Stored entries
--- START ---

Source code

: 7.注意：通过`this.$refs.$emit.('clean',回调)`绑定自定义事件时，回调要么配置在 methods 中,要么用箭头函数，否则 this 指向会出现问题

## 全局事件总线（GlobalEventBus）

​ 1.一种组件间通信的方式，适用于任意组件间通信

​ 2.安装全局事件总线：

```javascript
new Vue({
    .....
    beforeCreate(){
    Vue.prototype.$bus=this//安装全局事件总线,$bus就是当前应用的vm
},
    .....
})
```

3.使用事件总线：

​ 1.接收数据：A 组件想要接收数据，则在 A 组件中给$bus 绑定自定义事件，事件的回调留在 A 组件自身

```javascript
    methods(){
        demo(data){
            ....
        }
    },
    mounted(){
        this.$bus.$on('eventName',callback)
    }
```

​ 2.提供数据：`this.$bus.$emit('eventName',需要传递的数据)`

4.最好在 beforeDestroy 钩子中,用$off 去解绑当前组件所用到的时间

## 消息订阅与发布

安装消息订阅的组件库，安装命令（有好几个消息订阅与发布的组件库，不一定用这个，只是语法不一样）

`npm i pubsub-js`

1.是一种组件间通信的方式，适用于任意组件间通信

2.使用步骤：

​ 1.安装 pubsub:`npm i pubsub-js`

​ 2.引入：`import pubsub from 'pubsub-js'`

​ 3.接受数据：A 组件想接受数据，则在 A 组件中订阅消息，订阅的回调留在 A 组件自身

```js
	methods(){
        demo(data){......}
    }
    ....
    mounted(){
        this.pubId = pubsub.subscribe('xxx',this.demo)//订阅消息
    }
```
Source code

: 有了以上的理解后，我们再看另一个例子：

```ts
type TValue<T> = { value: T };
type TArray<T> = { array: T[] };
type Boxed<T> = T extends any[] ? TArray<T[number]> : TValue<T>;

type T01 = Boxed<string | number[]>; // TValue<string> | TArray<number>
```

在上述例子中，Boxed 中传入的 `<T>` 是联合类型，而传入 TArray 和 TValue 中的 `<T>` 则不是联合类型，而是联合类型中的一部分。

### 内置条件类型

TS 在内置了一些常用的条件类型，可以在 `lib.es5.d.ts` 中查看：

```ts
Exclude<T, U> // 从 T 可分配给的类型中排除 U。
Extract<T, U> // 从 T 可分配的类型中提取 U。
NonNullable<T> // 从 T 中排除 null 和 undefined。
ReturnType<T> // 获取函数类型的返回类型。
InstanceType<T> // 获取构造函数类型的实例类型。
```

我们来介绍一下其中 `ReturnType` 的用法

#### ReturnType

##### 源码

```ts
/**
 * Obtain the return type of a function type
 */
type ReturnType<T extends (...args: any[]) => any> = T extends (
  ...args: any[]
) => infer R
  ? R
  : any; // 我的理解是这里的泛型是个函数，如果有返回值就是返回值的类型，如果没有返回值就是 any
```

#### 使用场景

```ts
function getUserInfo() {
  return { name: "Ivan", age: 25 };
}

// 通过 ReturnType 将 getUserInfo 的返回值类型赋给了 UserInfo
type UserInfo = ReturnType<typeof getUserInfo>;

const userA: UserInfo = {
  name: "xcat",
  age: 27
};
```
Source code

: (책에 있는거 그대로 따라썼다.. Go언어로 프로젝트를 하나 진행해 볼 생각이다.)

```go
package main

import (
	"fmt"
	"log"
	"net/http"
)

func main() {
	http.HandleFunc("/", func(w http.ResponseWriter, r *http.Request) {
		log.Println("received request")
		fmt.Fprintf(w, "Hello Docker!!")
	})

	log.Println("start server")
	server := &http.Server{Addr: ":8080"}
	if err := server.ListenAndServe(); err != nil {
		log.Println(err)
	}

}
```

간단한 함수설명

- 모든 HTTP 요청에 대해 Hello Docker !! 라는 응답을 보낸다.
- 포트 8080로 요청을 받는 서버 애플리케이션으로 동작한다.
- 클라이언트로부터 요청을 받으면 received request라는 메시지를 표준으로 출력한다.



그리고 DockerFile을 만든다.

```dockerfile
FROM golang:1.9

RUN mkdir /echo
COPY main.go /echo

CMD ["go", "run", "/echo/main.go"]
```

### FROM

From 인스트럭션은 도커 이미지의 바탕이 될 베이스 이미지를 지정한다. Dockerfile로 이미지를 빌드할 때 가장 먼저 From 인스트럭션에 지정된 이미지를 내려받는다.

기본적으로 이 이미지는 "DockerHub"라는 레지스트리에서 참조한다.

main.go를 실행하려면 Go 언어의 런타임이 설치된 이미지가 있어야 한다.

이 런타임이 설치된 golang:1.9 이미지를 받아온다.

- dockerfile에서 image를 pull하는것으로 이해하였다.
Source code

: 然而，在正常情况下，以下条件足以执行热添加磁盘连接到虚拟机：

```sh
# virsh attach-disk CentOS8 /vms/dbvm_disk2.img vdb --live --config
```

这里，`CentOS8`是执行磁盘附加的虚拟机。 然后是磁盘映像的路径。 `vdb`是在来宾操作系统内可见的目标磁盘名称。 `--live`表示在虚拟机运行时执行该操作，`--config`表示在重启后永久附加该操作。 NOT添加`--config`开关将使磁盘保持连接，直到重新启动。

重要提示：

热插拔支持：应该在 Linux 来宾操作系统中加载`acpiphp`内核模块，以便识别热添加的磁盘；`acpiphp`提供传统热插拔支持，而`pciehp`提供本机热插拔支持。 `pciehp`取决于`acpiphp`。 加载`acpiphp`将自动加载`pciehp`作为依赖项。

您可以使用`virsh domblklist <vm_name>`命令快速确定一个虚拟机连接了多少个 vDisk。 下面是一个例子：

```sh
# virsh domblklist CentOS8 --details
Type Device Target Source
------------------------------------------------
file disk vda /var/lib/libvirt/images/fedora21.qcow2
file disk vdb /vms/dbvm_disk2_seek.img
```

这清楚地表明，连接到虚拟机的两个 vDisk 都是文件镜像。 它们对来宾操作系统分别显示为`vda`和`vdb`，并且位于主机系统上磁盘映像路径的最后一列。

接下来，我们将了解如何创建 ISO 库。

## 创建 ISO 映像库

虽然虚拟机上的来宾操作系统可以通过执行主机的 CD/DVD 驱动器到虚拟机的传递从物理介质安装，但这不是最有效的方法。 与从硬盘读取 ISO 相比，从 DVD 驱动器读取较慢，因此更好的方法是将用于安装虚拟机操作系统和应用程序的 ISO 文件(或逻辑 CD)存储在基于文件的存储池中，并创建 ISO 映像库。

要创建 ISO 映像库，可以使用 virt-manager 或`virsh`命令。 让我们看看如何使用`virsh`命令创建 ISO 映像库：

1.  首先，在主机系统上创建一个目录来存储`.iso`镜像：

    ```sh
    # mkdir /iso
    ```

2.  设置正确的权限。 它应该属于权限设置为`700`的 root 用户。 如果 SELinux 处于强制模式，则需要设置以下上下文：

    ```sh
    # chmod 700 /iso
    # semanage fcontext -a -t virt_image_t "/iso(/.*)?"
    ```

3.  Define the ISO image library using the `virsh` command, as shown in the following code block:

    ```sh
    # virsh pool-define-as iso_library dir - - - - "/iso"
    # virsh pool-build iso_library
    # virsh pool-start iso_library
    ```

--- END ---

[Exercise instructions] Down to the last character, restate every record.

[Your response]
Source code

: 7.注意：通过`this.$refs.$emit.('clean',回调)`绑定自定义事件时，回调要么配置在 methods 中,要么用箭头函数，否则 this 指向会出现问题

## 全局事件总线（GlobalEventBus）

​ 1.一种组件间通信的方式，适用于任意组件间通信

​ 2.安装全局事件总线：

```javascript
new Vue({
    .....
    beforeCreate(){
    Vue.prototype.$bus=this//安装全局事件总线,$bus就是当前应用的vm
},
    .....
})
```

3.使用事件总线：

​ 1.接收数据：A 组件想要接收数据，则在 A 组件中给$bus 绑定自定义事件，事件的回调留在 A 组件自身

```javascript
    methods(){
        demo(data){
            ....
        }
    },
    mounted(){
        this.$bus.$on('eventName',callback)
    }
```

​ 2.提供数据：`this.$bus.$emit('eventName',需要传递的数据)`

4.最好在 beforeDestroy 钩子中,用$off 去解绑当前组件所用到的时间

## 消息订阅与发布

安装消息订阅的组件库，安装命令（有好几个消息订阅与发布的组件库，不一定用这个，只是语法不一样）

`npm i pubsub-js`

1.是一种组件间通信的方式，适用于任意组件间通信

2.使用步骤：

​ 1.安装 pubsub:`npm i pubsub-js`

​ 2.引入：`import pubsub from 'pubsub-js'`

​ 3.接受数据：A 组件想接受数据，则在 A 组件中订阅消息，订阅的回调留在 A 组件自身

```js
	methods(){
        demo(data){......}
    }
    ....
    mounted(){
        this.pubId = pubsub.subscribe('xxx',this.demo)//订阅消息
    }
```
Source code

: 有了以上的理解后，我们再看另一个例子：

```ts
type TValue<T> = { value: T };
type TArray<T> = { array: T[] };
type Boxed<T> = T extends any[] ? TArray<T[number]> : TValue<T>;

type T01 = Boxed<string | number[]>; // TValue<string> | TArray<number>
```

在上述例子中，Boxed 中传入的 `<T>` 是联合类型，而传入 TArray 和 TValue 中的 `<T>` 则不是联合类型，而是联合类型中的一部分。

### 内置条件类型

TS 在内置了一些常用的条件类型，可以在 `lib.es5.d.ts` 中查看：

```ts
Exclude<T, U> // 从 T 可分配给的类型中排除 U。
Extract<T, U> // 从 T 可分配的类型中提取 U。
NonNullable<T> // 从 T 中排除 null 和 undefined。
ReturnType<T> // 获取函数类型的返回类型。
InstanceType<T> // 获取构造函数类型的实例类型。
```

我们来介绍一下其中 `ReturnType` 的用法

#### ReturnType

##### 源码

```ts
/**
 * Obtain the return type of a function type
 */
type ReturnType<T extends (...args: any[]) => any> = T extends (
  ...args: any[]
) => infer R
  ? R
  : any; // 我的理解是这里的泛型是个函数，如果有返回值就是返回值的类型，如果没有返回值就是 any
```

#### 使用场景

```ts
function getUserInfo() {
  return { name: "Ivan", age: 25 };
}

// 通过 ReturnType 将 getUserInfo 的返回值类型赋给了 UserInfo
type UserInfo = ReturnType<typeof getUserInfo>;

const userA: UserInfo = {
  name: "xcat",
  age: 27
};
```
Source code

: (책에 있는거 그대로 따라썼다.. Go언어로 프로젝트를 하나 진행해 볼 생각이다.)

```go
package main

import (
	"fmt"
	"log"
	"net/http"
)

func main() {
	http.HandleFunc("/", func(w http.ResponseWriter, r *http.Request) {
		log.Println("received request")
		fmt.Fprintf(w, "Hello Docker!!")
	})

	log.Println("start server")
	server := &http.Server{Addr: ":8080"}
	if err := server.ListenAndServe(); err != nil {
		log.Println(err)
	}

}
```

간단한 함수설명

- 모든 HTTP 요청에 대해 Hello Docker !! 라는 응답을 보낸다.
- 포트 8080로 요청을 받는 서버 애플리케이션으로 동작한다.
- 클라이언트로부터 요청을 받으면 received request라는 메시지를 표준으로 출력한다.



그리고 DockerFile을 만든다.

```dockerfile
FROM golang:1.9

RUN mkdir /echo
COPY main.go /echo

CMD ["go", "run", "/echo/main.go"]
```

### FROM

From 인스트럭션은 도커 이미지의 바탕이 될 베이스 이미지를 지정한다. Dockerfile로 이미지를 빌드할 때 가장 먼저 From 인스트럭션에 지정된 이미지를 내려받는다.

기본적으로 이 이미지는 "DockerHub"라는 레지스트리에서 참조한다.

main.go를 실행하려면 Go 언어의 런타임이 설치된 이미지가 있어야 한다.

이 런타임이 설치된 golang:1.9 이미지를 받아온다.

- dockerfile에서 image를 pull하는것으로 이해하였다.
Source code

: 然而，在正常情况下，以下条件足以执行热添加磁盘连接到虚拟机：

```sh
# virsh attach-disk CentOS8 /vms/dbvm_disk2.img vdb --live --config
```

这里，`CentOS8`是执行磁盘附加的虚拟机。 然后是磁盘映像的路径。 `vdb`是在来宾操作系统内可见的目标磁盘名称。 `--live`表示在虚拟机运行时执行该操作，`--config`表示在重启后永久附加该操作。 NOT添加`--config`开关将使磁盘保持连接，直到重新启动。

重要提示：

热插拔支持：应该在 Linux 来宾操作系统中加载`acpiphp`内核模块，以便识别热添加的磁盘；`acpiphp`提供传统热插拔支持，而`pciehp`提供本机热插拔支持。 `pciehp`取决于`acpiphp`。 加载`acpiphp`将自动加载`pciehp`作为依赖项。

您可以使用`virsh domblklist <vm_name>`命令快速确定一个虚拟机连接了多少个 vDisk。 下面是一个例子：

```sh
# virsh domblklist CentOS8 --details
Type Device Target Source
------------------------------------------------
file disk vda /var/lib/libvirt/images/fedora21.qcow2
file disk vdb /vms/dbvm_disk2_seek.img
```

这清楚地表明，连接到虚拟机的两个 vDisk 都是文件镜像。 它们对来宾操作系统分别显示为`vda`和`vdb`，并且位于主机系统上磁盘映像路径的最后一列。

接下来，我们将了解如何创建 ISO 库。

## 创建 ISO 映像库

虽然虚拟机上的来宾操作系统可以通过执行主机的 CD/DVD 驱动器到虚拟机的传递从物理介质安装，但这不是最有效的方法。 与从硬盘读取 ISO 相比，从 DVD 驱动器读取较慢，因此更好的方法是将用于安装虚拟机操作系统和应用程序的 ISO 文件(或逻辑 CD)存储在基于文件的存储池中，并创建 ISO 映像库。

要创建 ISO 映像库，可以使用 virt-manager 或`virsh`命令。 让我们看看如何使用`virsh`命令创建 ISO 映像库：

1.  首先，在主机系统上创建一个目录来存储`.iso`镜像：

    ```sh
    # mkdir /iso
    ```

2.  设置正确的权限。 它应该属于权限设置为`700`的 root 用户。 如果 SELinux 处于强制模式，则需要设置以下上下文：

    ```sh
    # chmod 700 /iso
    # semanage fcontext -a -t virt_image_t "/iso(/.*)?"
    ```

3.  Define the ISO image library using the `virsh` command, as shown in the following code block:

    ```sh
    # virsh pool-define-as iso_library dir - - - - "/iso"
    # virsh pool-build iso_library
    # virsh pool-start iso_library
    ```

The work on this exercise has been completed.